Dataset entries
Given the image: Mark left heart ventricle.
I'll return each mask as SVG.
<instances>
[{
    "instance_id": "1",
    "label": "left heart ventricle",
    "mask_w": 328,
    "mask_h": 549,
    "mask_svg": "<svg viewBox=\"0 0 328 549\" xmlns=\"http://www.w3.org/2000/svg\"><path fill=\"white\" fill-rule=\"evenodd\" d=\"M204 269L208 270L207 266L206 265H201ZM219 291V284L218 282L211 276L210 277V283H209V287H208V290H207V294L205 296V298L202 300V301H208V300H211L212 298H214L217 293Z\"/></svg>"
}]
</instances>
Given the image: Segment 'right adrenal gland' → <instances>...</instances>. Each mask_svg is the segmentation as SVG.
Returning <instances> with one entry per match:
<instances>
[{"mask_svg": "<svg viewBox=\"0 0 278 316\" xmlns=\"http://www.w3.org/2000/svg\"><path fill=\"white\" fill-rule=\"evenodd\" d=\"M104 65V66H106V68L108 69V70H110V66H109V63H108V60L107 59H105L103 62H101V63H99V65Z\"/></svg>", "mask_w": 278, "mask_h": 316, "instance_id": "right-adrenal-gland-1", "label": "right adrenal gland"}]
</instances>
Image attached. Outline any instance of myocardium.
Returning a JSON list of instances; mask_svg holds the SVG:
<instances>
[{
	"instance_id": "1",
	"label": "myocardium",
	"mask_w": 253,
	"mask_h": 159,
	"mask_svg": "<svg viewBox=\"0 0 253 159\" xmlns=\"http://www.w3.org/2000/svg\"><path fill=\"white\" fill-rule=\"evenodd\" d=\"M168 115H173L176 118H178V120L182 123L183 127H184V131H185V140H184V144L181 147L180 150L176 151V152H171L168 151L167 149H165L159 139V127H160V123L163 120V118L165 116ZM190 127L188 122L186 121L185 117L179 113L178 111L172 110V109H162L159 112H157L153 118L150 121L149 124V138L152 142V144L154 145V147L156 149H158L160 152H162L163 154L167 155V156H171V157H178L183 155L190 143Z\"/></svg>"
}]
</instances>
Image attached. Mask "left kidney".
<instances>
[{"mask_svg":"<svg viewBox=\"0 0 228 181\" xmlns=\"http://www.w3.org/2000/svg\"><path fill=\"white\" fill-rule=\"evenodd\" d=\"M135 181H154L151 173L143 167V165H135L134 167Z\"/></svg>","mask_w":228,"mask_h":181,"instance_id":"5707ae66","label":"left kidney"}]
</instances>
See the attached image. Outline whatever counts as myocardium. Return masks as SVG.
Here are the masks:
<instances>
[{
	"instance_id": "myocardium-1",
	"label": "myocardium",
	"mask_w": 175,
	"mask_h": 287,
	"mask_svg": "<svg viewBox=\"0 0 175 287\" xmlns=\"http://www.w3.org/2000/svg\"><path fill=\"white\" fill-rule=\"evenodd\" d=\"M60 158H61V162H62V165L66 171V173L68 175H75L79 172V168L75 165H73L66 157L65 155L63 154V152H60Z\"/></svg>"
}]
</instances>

REQUEST
Return the lines above, copied character for character with nothing changed.

REPLY TO THE EXERCISE
Given the image: Mark left heart ventricle.
I'll return each mask as SVG.
<instances>
[{
    "instance_id": "1",
    "label": "left heart ventricle",
    "mask_w": 328,
    "mask_h": 549,
    "mask_svg": "<svg viewBox=\"0 0 328 549\" xmlns=\"http://www.w3.org/2000/svg\"><path fill=\"white\" fill-rule=\"evenodd\" d=\"M204 269L208 270L207 266L206 265H201ZM219 291V284L218 282L211 276L210 277V283H209V287H208V290H207V294L205 296V298L202 300V301H208V300H211L212 298H214L217 293Z\"/></svg>"
}]
</instances>
Given the image: Segment 'right adrenal gland' → <instances>...</instances>. Each mask_svg is the segmentation as SVG.
Returning <instances> with one entry per match:
<instances>
[{"mask_svg": "<svg viewBox=\"0 0 278 316\" xmlns=\"http://www.w3.org/2000/svg\"><path fill=\"white\" fill-rule=\"evenodd\" d=\"M104 65V66H106V68L108 69V70H110V66H109V63H108V60L107 59H105L103 62H101V63H99V65Z\"/></svg>", "mask_w": 278, "mask_h": 316, "instance_id": "right-adrenal-gland-1", "label": "right adrenal gland"}]
</instances>
Image attached. Outline any instance of myocardium.
Returning a JSON list of instances; mask_svg holds the SVG:
<instances>
[{
	"instance_id": "1",
	"label": "myocardium",
	"mask_w": 253,
	"mask_h": 159,
	"mask_svg": "<svg viewBox=\"0 0 253 159\" xmlns=\"http://www.w3.org/2000/svg\"><path fill=\"white\" fill-rule=\"evenodd\" d=\"M168 115H173L176 118H178V120L182 123L183 127H184V131H185V140H184V144L181 147L180 150L176 151V152H171L168 151L167 149H165L159 139V127H160V123L163 120V118L165 116ZM190 127L188 122L186 121L185 117L179 113L178 111L172 110V109H162L159 112H157L153 118L150 121L149 124V138L152 142V144L154 145V147L156 149H158L160 152H162L163 154L167 155V156H171V157H178L183 155L190 143Z\"/></svg>"
}]
</instances>
Image attached. Mask "left kidney".
<instances>
[{"mask_svg":"<svg viewBox=\"0 0 228 181\" xmlns=\"http://www.w3.org/2000/svg\"><path fill=\"white\" fill-rule=\"evenodd\" d=\"M135 181H154L151 173L143 167V165H135L134 167Z\"/></svg>","mask_w":228,"mask_h":181,"instance_id":"5707ae66","label":"left kidney"}]
</instances>
See the attached image. Outline whatever counts as myocardium. Return masks as SVG.
Here are the masks:
<instances>
[{
	"instance_id": "myocardium-1",
	"label": "myocardium",
	"mask_w": 175,
	"mask_h": 287,
	"mask_svg": "<svg viewBox=\"0 0 175 287\" xmlns=\"http://www.w3.org/2000/svg\"><path fill=\"white\" fill-rule=\"evenodd\" d=\"M60 158H61V162H62V165L66 171V173L68 175H75L79 172V168L75 165H73L66 157L65 155L63 154V152H60Z\"/></svg>"
}]
</instances>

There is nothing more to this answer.